# 2019 Cruze Auto Volume Help!!



## Loudm0uth456 (Jan 5, 2021)

Hey! I'm new, I have been Googling for two days and figured I would dive in and ask here. How do I disable the automatic volume change for when I accelerate and decelerate. It's driving me crazy! Lol. I found instructions for older. But I do not see any configuration button on my infotainment center. Hellllp!! Lol thanks!!


----------



## Eddy Cruze (Jan 10, 2014)

Call the Chevrolet Infotainment Center (1-855-478-7767)


----------



## Chad20101 (Jul 23, 2019)

Loudm0uth456 said:


> Hey! I'm new, I have been Googling for two days and figured I would dive in and ask here. How do I disable the automatic volume change for when I accelerate and decelerate. It's driving me crazy! Lol. I found instructions for older. But I do not see any configuration button on my infotainment center. Hellllp!! Lol thanks!!
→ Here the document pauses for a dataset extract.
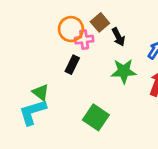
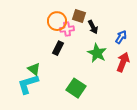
brown square: (100, 22) -> (79, 16), turned -32
green star: (124, 71) -> (97, 53), turned 30

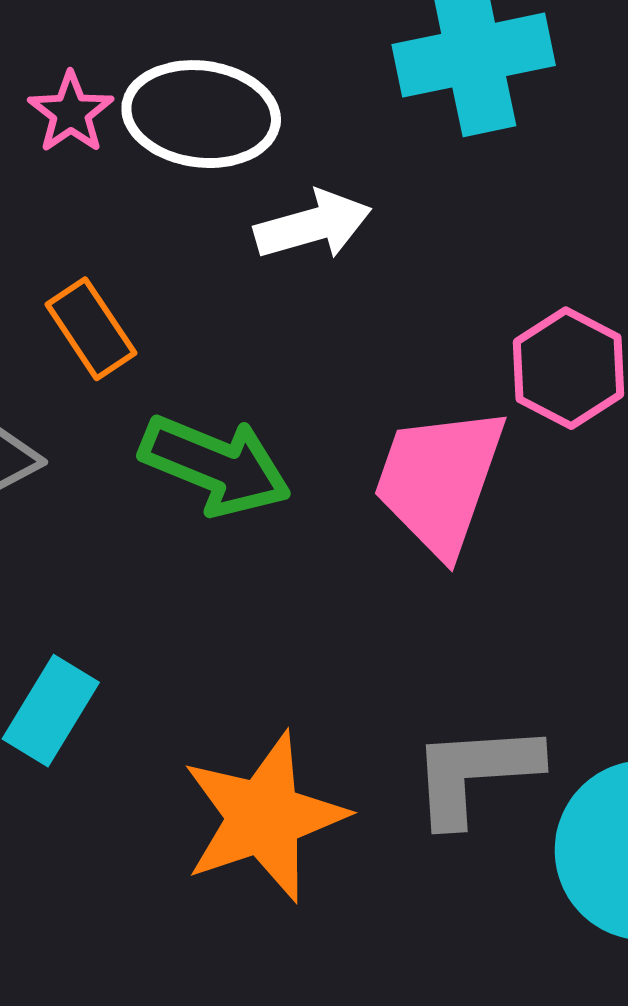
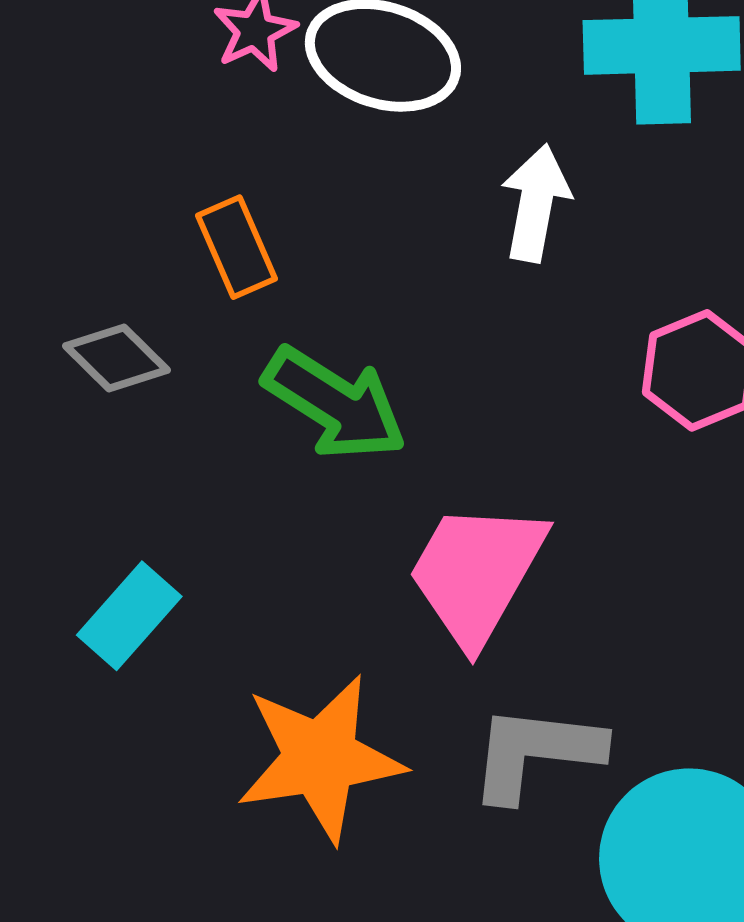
white arrow: (313, 225) -> (536, 203), moved, turned -74
pink trapezoid: (439, 480) -> (476, 573), moved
 Go to radio setting to turn off the auto volume feature .


----------



## Ma v e n (Oct 8, 2018)

Its in your infotainment owners manual, speed compensated volume or autovolume it's called. 

Home>settings>apps>audio>autovolume>off


----------



## Carminooch (Mar 23, 2018)

It depends on the size of your screen, which does your car come with? The instructions are different


----------



## jblackburn (Apr 14, 2012)

Carminooch said:


> It depends on the size of your screen, which does your car come with? The instructions are different


All 2019's have a (new) 7" radio.


----------